DATA LISTING ->

---

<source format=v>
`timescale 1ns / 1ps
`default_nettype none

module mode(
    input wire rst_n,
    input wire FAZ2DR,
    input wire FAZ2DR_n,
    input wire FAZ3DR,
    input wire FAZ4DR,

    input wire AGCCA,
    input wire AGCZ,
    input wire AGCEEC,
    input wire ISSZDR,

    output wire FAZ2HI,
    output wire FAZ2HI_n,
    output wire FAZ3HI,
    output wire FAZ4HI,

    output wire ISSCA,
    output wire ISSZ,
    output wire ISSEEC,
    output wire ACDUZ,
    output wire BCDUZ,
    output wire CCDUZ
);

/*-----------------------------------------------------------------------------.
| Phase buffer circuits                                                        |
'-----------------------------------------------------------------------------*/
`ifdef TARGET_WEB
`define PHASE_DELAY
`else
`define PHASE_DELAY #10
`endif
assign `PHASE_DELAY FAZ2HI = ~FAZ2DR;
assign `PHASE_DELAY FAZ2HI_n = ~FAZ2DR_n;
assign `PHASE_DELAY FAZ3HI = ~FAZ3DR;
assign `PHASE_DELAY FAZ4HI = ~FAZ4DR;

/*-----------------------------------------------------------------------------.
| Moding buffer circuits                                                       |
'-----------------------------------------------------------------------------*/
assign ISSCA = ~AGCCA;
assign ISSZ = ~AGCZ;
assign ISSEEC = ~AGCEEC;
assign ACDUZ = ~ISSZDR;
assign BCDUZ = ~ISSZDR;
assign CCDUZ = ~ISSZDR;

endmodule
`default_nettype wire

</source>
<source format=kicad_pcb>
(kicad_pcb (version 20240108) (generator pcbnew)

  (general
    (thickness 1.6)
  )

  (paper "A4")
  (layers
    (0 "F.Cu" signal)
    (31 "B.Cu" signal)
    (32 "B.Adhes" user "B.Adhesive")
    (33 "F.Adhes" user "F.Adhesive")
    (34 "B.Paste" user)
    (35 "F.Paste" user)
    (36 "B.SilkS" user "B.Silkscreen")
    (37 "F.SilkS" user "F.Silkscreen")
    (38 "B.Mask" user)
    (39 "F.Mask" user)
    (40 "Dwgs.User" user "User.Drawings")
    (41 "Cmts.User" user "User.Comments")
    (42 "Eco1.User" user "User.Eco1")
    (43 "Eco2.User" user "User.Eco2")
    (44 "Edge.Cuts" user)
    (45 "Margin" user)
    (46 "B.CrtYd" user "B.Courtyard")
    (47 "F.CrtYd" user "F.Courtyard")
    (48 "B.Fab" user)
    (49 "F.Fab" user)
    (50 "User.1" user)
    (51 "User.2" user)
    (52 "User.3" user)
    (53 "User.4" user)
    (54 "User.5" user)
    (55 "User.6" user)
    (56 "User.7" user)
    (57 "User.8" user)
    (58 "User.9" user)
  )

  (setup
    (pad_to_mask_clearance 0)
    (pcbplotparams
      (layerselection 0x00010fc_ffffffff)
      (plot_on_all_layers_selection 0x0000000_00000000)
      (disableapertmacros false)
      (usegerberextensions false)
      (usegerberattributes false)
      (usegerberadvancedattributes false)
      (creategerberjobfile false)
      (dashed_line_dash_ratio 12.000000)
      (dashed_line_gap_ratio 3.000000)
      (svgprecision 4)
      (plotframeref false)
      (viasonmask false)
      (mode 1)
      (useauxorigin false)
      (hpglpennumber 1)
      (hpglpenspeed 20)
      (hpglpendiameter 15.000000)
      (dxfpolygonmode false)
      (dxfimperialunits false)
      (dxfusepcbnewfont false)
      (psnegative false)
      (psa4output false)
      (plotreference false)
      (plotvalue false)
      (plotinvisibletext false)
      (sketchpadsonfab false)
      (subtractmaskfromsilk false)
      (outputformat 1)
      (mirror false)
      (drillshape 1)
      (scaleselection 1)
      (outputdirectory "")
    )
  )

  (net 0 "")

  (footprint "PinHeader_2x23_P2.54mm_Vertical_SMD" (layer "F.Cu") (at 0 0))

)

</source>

---

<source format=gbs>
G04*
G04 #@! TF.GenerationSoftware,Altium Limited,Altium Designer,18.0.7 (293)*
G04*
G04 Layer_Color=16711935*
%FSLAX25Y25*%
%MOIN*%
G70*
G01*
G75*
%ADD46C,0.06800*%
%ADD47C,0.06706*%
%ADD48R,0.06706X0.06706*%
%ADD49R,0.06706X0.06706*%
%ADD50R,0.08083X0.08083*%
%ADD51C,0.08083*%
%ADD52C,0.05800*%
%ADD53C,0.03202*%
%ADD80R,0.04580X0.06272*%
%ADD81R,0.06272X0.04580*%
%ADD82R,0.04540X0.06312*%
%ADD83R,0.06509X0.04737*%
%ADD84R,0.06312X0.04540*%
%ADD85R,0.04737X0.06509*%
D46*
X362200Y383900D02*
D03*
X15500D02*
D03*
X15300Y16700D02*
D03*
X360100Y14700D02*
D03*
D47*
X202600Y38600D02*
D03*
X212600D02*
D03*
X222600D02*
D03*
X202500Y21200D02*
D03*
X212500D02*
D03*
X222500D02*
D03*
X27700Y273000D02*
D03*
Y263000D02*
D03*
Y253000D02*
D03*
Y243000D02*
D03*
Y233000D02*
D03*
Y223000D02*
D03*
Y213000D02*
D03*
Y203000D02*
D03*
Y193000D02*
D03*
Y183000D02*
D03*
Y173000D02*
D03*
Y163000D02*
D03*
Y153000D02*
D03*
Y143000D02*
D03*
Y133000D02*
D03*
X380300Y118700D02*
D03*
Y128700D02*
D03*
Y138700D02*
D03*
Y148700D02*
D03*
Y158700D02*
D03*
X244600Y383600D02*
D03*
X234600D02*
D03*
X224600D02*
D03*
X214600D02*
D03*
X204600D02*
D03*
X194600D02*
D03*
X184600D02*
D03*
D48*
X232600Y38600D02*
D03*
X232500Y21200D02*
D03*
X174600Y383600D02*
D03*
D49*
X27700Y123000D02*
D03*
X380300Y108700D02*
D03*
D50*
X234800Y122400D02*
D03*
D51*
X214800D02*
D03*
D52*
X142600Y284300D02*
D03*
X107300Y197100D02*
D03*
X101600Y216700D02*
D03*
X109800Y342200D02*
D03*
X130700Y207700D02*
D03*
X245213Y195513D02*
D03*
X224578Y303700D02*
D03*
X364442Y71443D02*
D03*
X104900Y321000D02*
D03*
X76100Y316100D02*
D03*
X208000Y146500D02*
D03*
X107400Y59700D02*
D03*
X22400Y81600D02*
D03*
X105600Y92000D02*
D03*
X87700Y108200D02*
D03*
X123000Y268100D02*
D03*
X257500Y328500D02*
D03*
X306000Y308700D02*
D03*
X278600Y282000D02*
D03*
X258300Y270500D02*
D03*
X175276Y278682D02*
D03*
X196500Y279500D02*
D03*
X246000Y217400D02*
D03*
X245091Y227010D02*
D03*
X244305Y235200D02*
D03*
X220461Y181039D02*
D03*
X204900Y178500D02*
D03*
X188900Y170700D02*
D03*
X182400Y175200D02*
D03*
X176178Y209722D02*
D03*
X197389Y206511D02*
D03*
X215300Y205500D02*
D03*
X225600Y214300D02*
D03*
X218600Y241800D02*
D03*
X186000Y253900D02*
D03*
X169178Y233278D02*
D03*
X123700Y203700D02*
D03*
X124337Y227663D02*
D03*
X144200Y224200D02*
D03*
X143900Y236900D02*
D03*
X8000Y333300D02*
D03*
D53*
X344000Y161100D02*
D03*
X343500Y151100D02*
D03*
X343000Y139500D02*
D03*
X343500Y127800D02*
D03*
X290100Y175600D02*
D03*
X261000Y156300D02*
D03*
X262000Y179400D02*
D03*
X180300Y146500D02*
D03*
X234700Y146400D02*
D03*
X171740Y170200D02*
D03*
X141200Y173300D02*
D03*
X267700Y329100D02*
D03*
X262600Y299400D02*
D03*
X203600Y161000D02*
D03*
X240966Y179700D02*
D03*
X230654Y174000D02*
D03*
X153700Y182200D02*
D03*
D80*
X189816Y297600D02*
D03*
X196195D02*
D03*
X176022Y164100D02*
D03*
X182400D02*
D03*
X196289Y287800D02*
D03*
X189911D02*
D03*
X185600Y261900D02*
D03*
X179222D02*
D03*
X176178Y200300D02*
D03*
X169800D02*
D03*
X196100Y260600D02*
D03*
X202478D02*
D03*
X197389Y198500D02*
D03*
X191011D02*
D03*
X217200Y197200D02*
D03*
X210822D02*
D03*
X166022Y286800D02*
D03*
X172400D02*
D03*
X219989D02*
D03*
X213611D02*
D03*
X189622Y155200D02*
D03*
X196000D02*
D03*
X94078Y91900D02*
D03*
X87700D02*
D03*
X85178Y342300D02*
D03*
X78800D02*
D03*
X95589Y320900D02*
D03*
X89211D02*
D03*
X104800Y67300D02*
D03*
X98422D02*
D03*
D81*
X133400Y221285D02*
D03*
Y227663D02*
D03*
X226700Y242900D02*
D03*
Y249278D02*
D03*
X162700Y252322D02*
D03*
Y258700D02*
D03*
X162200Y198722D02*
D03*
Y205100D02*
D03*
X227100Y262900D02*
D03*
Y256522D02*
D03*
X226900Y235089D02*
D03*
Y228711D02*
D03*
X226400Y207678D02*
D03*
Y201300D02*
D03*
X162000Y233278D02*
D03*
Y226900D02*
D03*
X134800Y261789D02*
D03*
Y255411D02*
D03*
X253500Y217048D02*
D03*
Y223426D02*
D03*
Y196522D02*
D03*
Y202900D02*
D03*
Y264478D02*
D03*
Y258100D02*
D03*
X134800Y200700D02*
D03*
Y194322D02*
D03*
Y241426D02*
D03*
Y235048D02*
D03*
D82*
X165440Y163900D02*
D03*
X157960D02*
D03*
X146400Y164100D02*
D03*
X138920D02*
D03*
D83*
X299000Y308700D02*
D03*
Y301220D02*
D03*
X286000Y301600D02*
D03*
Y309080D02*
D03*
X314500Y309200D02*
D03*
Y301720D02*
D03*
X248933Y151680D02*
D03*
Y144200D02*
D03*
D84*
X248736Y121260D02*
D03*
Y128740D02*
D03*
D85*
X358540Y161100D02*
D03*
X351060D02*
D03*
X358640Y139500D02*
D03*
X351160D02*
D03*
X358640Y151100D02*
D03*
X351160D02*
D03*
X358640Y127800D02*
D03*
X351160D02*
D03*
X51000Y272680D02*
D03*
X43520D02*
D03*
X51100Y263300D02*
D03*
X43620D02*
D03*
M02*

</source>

---

EXERCISE OBJECTIVE -> Note every line of the entries in which "define" appears, and copy it down.

EXERCISE RESULT ->
`define PHASE_DELAY
`define PHASE_DELAY #10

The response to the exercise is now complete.